Lauren Bacall died in New York five years ago today. In honor of her memory and contributions to the city, here’s a little story of her early years, out on the streets, looking for her big break:
Was Lauren Bacall, the iconic Hollywood star who died five years ago today, the most glamorous newsgirl (or newsie) to ever distribute publications in New York City? The answer to the question in the headline is absolutely, without a doubt, yes.
This story begins with a Minnesotan named Leo Shull, who moved to New York in the 1930s to become a playwright. He never wrote anything of note for the stage, but he wrote plenty about the stage, various guides to playwriting, “how to break into showbiz” style books, and eventually, directories of entertainment contacts.
In 1941, Shull rented out some mimeograph machines in a basement below a Walgreens at 44th and Broadway to produce a newspaper called the Actors Cue, a daily guide to auditions, agents and producers. (Actor’s Cue was similar to today’s BackStage. That currently operating publication was spun off by two former employees of Shull in 1960.)
But this was no ordinary Walgreens.
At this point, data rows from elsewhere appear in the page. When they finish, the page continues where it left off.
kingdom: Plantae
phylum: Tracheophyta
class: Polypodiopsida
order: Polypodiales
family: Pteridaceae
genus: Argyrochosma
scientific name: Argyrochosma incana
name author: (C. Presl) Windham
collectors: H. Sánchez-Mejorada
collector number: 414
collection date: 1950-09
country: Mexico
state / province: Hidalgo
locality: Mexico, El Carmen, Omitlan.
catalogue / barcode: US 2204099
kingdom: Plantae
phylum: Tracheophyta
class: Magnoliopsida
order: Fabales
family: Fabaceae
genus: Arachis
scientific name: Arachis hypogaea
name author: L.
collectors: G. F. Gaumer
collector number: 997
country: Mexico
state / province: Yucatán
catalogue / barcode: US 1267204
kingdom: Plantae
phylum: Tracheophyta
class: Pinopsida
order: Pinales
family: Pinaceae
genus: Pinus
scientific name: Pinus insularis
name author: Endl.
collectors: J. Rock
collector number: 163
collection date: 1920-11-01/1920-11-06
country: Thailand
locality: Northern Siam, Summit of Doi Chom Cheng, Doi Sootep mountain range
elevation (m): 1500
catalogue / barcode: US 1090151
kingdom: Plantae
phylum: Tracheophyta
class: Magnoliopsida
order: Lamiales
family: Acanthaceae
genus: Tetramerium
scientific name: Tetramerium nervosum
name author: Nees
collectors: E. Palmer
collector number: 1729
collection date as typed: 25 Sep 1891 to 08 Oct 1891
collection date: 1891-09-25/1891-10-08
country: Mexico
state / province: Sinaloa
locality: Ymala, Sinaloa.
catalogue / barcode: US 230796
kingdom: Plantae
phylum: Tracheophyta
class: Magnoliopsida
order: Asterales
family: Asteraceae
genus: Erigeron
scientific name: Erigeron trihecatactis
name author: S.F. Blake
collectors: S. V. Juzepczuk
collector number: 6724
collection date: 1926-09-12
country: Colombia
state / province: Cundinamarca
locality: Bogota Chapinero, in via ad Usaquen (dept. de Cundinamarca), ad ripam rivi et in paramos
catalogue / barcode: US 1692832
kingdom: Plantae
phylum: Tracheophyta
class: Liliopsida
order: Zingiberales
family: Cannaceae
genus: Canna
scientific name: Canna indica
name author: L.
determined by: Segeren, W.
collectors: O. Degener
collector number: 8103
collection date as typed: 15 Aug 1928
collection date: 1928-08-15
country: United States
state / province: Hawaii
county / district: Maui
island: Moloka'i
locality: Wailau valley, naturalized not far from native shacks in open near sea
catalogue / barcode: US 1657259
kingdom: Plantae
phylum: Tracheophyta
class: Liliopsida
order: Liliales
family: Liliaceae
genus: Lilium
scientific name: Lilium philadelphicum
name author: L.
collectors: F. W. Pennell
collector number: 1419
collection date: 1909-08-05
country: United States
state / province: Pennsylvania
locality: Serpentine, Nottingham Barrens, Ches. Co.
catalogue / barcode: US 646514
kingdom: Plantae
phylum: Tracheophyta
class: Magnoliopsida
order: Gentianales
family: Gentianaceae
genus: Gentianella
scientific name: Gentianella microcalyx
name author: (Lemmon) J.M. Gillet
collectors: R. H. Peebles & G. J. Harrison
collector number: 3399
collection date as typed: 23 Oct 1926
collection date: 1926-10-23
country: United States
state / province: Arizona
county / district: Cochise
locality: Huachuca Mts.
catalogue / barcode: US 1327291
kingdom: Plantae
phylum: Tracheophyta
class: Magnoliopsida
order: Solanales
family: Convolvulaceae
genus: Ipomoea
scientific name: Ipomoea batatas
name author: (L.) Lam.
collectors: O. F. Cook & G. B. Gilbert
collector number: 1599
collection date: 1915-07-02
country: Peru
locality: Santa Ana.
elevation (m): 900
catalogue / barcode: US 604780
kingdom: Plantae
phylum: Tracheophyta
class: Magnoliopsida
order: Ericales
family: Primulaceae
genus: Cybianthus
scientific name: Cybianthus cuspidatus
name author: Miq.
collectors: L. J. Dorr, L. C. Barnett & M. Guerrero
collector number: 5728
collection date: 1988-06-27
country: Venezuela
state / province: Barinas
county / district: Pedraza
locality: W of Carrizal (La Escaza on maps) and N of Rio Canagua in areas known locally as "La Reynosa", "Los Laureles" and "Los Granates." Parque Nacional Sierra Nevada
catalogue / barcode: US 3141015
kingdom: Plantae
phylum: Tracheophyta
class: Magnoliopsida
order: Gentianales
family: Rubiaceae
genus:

According to author John U. Bacon, this was the very first Walgreens in New York, in the basement of the grand Paramount Building.
It opened in 1927, the same year that Sardi’s Restaurant opened its current location just around the corner. Both were associated with the theater business, with show folk. In fact, this Walgreens was often called the ‘poor man’s Sardi’s’. There was even a wall of caricatures, just like Sardi’s, lampooning the most famous faces of Broadway.
In his biography, Eli Wallach called that particular Walgreens a “hangout for actors,” a place for out-of-work performers to spend their last dime on a sandwich at the lunch counter, wiling away time before an audition.
So then, obviously, it made sense for Shull to create his daily directory here. And he not only sold the paper to actors; he often hired them to spread out around the theater district and sell the newspaper on the street.
So who should walk in but an attractive young actress named Betty Joan Perske.
She was born in the Bronx and currently lived on a ground-floor apartment in the West Village, making ends meet by modeling and ushering in Broadway theaters. But she hoped to soon be on the stage, not in the aisles.
At some point, she met Shull and began selling his newspaper on her lunch breaks. In her own words:
I spent most of my lunch hours rushing to Walgreen’s to grab Actor’s Cue and look for a job in the theatre. ……. Leo had a table in the basement of Walgreen’s where copies of Actor’s Cue were piled up and sold for ten cents apiece. I prevailed on him to let me sell some. He finally said okay — to get me off his back, I think.
She took her papers to the sidewalk outside Sardi’s, where powerful producers and agents frequently dined. From there, she hocked the paper, not to make money, but to initiate conversations. “I kept my eyes peeled for a recognizable producer, actor, anyone who might help me get a job.”
Her gumption eventually paid off. In 1942, with a slight name change (to Betty Bacall), she made her Broadway debut in the short-lived “novelty melodrama” Johnny 2 X 4 at the Longacre Theatre.
However, her fame would be made on the movie screen, cast in 1943 (after yet another name change, to Lauren) opposite her future husband Humphrey Bogart in the Howard Hawks’ classic To Have And Have Not. She never needed an Actor’s Cue ever again.
I wonder if Walter Winchell, a regular at Sardi’s, remembered that when he wrote an entire column that year called “The Bacall of the Wild,” raving about the young starlet.
Actor’s Cue is still being sold today — presumably not in front of Sardi’s — under its more descriptive new name of Show Business.